Grain markets are now back in government hands, though Andrei Lankov, a North Korea watcher at Seoul’s Kookmin University, said it is unknown what percentage of the population receives a ration and what percentage still buys from markets.

The second policy was to sharply raise the salaries of midlevel officials as much as twenty-five-fold. The aim, Mr. Kim said, was to slash official corruption and rent-seeking, as bureaucrats turned to bribes to maintain their incomes and to keep their organizations running. The Unification Ministry’s report found bribery has doubled under Mr. Kim, with 93.1% of respondents saying they perceived widening wealth gaps.

Even with the higher wages, government bureaucrats earn as little as one-sixth of what many donju take in, analysts said.

Despite the redistribution campaign, indications are that Kim Jong-un’s 14-year reign has left North Koreans poorer, hurt by heavy United Nations sanctions and the COVID setbacks. SNU’s Mr. Kim cited a 12% dimming of night lighting nationwide from 2017 to 2019. A separate analysis estimated a 25% drop in national income from 2017 to 2022, he said.

Reading the tea leaves

North Korea’s economic path forward, on the micro and macro fronts, remains murky. Outside analysts are forced to assemble a puzzle with many missing pieces. Pyongyang does not publish economic reports but relies on data released by North Korea’s few trade partners, clandestine interviews with North Korean residents, satellite imagery and defector accounts.

It’s a tough call.

“Nuclear advancement is very visible,” said SNU’s Mr. Kim. “Economic development is not so visible.”

Mr. Ward agreed. “We do see conflicted signals,” he said.

Citing pandemic declines in defections and cellphone informants, Mr. Lankov said, “Our knowledge of the North Korean domestic situation is at a nadir.”

Complicating the picture even more is Russia, which has been buying North Korean munitions for its war in Ukraine.

“Russia is providing, probably, some military technologies and probably also giving North Korea food or cash,” Mr. Ward said. “But relations with China are not in the best place, as Russia and North Korea love flouting sanctions, which makes China look bad.”

Arms sales may help Pyongyang balance its books. SNU’s Mr.
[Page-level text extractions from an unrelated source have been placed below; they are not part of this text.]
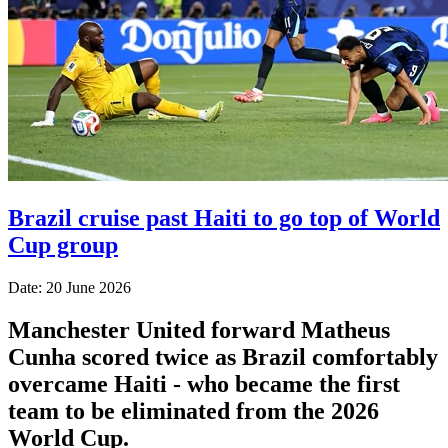
Brazil cruise past Haiti to go top of World
Cup group
Date: 20 June 2026
Manchester United forward Matheus
Cunha scored twice as Brazil comfortably
overcame Haiti - who became the first
team to be eliminated from the 2026
World Cup.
Kim said Russia customarily runs an annual $2 billion trade surplus with North Korea.

However, the economy remains a major source of worry for the regime.
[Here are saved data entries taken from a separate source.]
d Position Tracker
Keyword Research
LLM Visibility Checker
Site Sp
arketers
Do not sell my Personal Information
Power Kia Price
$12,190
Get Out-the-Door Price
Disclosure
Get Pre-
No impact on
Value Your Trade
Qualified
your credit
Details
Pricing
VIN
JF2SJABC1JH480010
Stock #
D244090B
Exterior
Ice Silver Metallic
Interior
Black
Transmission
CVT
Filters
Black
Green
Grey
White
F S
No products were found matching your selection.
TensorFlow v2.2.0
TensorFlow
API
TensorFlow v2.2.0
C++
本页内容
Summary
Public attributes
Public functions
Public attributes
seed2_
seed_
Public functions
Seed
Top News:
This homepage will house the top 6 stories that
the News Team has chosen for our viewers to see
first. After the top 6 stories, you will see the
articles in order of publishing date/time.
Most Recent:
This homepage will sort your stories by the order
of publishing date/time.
Kim Jong-un is under pressure as all his plans for economic growth have collapsed,” said Mr. Lankov. “He is dependent on arms trade with Russia and unilateral trade with China.”

State news stories signal Mr. Kim’s sensitivity to his public’s woes. North Korea’s two hereditary transfers of power, in 1994 and 2011, were surprises. Neither the second- nor third-generation leader had been publicly revealed before they were elevated to the top job.
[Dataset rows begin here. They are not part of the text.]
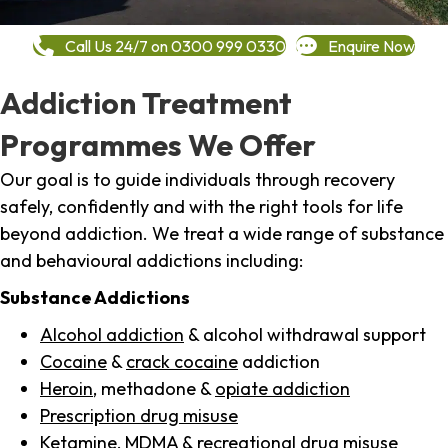
Call Us 24/7 on 0300 999 0330
Enquire Now
Addiction Treatment
Programmes We Offer
Our goal is to guide individuals through recovery
safely, confidently and with the right tools for life
beyond addiction. We treat a wide range of substance
and behavioural addictions including:
Substance Addictions
Alcohol addiction
& alcohol withdrawal support
Cocaine
&
crack cocaine
addiction
Heroin
, methadone &
opiate addiction
Prescription drug misuse
Ketamine,
MDMA
& recreational drug misuse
Kim Jong-un has changed that. Since 2022, he has been parading his preteen daughter, Ju Ae, at public events such as missile tests.

SNU’s Mr. Kim, suggested that while North Korea’s leader has broken his promise by requiring his people to “tighten their belts,” he could make the case that “it is the responsibility of parents to make sacrifices or feel hunger to protect our children’s safety.”

As such, Ju Ae’s appearance may be an attempt to argue that today’s nuclear programs — which some in South Korea estimate consume more than a quarter of North Korea’s gross domestic product — will be paying dividends tomorrow.

“He has a clear objective to put her at the forefront,” SNU’s Mr. Kim said, “to encourage people to recognize his [nuclear] achievements.”